There is abnormality involving the left C3-4 facet joint which appears widened with increased fluid.  The soft tissues around the facet joint appear thickened and enhance.  However, there is no edema within the paraspinous musculature and I think it is unlikely that these findings are infectious in etiology.  However, there is some encroachment upon the left C4 foramen.  These findings are not well visualized on the prior study.
Impression:
1. Post surgical changes C5-6 and C6-7 with anterior cervical fusion.  There is accentuated kyphosis at this level with flattening of the ventral surface of the cord, but no frank cord compression.  Subtle signal changes within the cord are of uncertain significance, but a component of myelomalacia is possible.
2. Small central disc prolapse C4-5 with enhancement of the posterior mesial annulus consistent with a radial tear and ingrowth of granulation tissue.  Not changed from prior exam 3/96. (The doctor failed to tell me this).
3. Left C3-4 facet arthropathy and possibly a component of synovitis. While this may be degenerative in etiology, other etiologies such as gout or Crystalline Deposition Diseases (CPPD) could give a similar appearance.  Infectious etiology is felt unlikely, but not excluded.  There is a component of soft tissue encroachment upon the left C4 foramen.  Further information may be gained by correlation with CT through this area.  
Thank you for your time.
Laura
Posted by CCF Neuro[P] MD, RPS on July 28, 1999 at 12:34:46
Dear Laura:
Sorry about your cervical spine problems.  It is difficult for someone to give a prognostication to a MRI on a patient whom he has never seen, let alone exam.  Most of what you have told about in the MRI report seems appropriate for the type of surgery you indicate happened.  For the most part, surgery is the last thing to do to relieve pressure or compromise of the spinal cord which is usually producing changes in the extremities.  I sure you were told that with surgery there are no promises and the outcome is patient-to-patient.  I am not sure what type of rehab you have had but this is extremely important.

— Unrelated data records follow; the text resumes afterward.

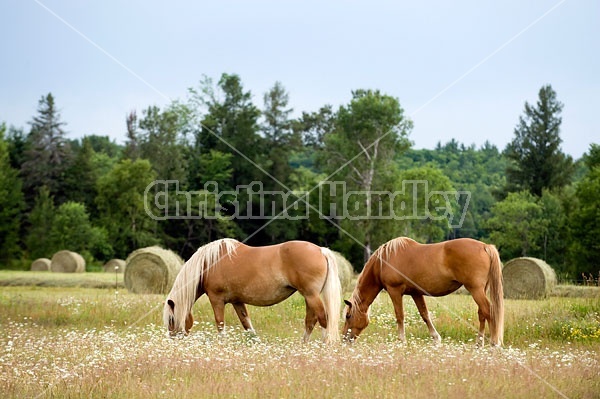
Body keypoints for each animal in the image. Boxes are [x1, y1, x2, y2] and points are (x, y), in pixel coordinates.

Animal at [164, 239, 342, 346]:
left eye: (171, 319)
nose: (173, 341)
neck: (208, 264)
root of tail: (321, 250)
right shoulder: (237, 301)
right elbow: (247, 325)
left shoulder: (217, 299)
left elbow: (220, 324)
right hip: (309, 297)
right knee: (311, 321)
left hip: (311, 295)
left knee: (323, 319)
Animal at [344, 238, 504, 346]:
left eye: (348, 316)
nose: (345, 339)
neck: (383, 262)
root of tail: (484, 246)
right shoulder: (416, 293)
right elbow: (425, 314)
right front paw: (436, 339)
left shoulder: (394, 291)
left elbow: (400, 316)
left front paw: (401, 340)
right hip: (480, 290)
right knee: (482, 314)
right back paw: (479, 343)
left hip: (476, 290)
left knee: (489, 312)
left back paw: (494, 343)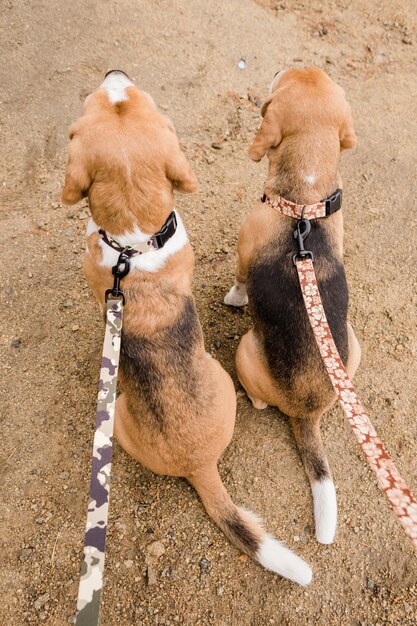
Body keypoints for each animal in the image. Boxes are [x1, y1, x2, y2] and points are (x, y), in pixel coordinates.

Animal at [61, 73, 308, 584]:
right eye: (107, 100)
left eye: (132, 98)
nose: (115, 74)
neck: (133, 246)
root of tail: (198, 462)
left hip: (124, 413)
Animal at [224, 68, 360, 544]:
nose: (283, 67)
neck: (305, 202)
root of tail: (309, 409)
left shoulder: (243, 253)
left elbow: (239, 281)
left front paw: (233, 297)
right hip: (352, 346)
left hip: (245, 350)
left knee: (259, 400)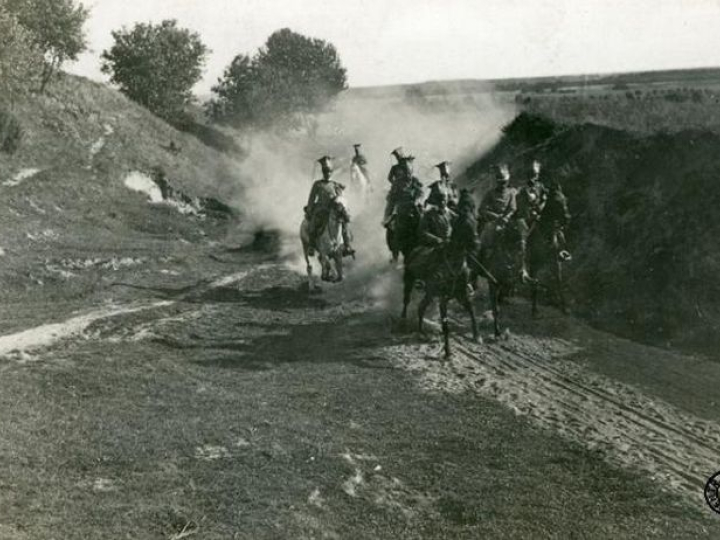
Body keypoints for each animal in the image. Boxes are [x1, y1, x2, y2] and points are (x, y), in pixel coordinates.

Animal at [402, 193, 480, 358]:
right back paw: (403, 320)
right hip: (409, 280)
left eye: (475, 223)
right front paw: (448, 351)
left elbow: (471, 310)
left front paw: (477, 335)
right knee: (406, 300)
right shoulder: (443, 299)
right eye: (465, 225)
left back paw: (421, 332)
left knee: (421, 307)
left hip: (430, 293)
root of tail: (414, 250)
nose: (477, 244)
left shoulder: (461, 294)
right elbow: (446, 325)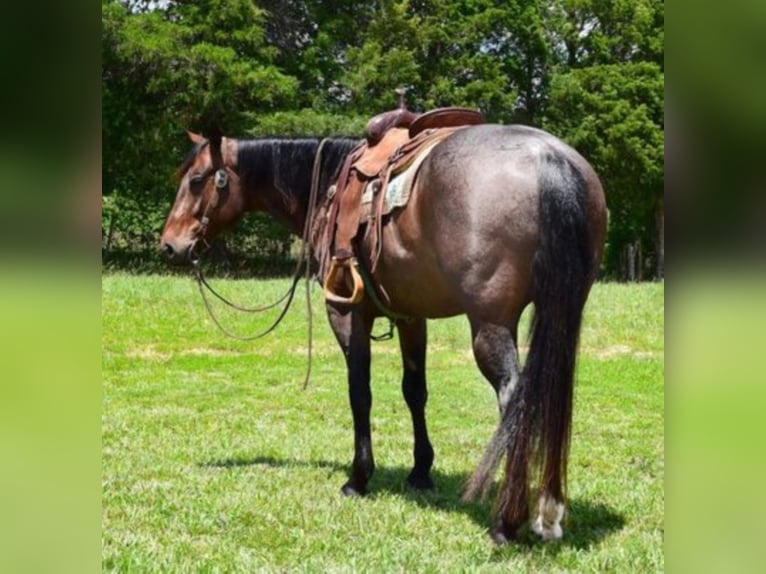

It sounds like you are not happy with the care you have been given.  In light of this it is probably wise to get another opinion about your options.  Although there are changes on your MRI, there doesn't seem anything that is acutely dangerous or the etiology of all your pain.  Seek a second opinion from a neurosurgeon and maybe a neurologist.  See if he/she thinks that surgery remains an option to help relieve some of the pain.  Seek out the options of rehab, pain management, PT to help manage the result of the previous surgery.  The neurosurgeon should have people whom he or she has worked with in these various areas.  
If it looks like further surgery might help you, then coming to the Cleveland Clinic would be an appropriate thing to do, but rehab and the other things that need to be addressed (regardless of whether the surgery occurs) should be near where you live as this is a long process.  Get the second opinion first, then decide if further surgery is an option and then make a choice about it.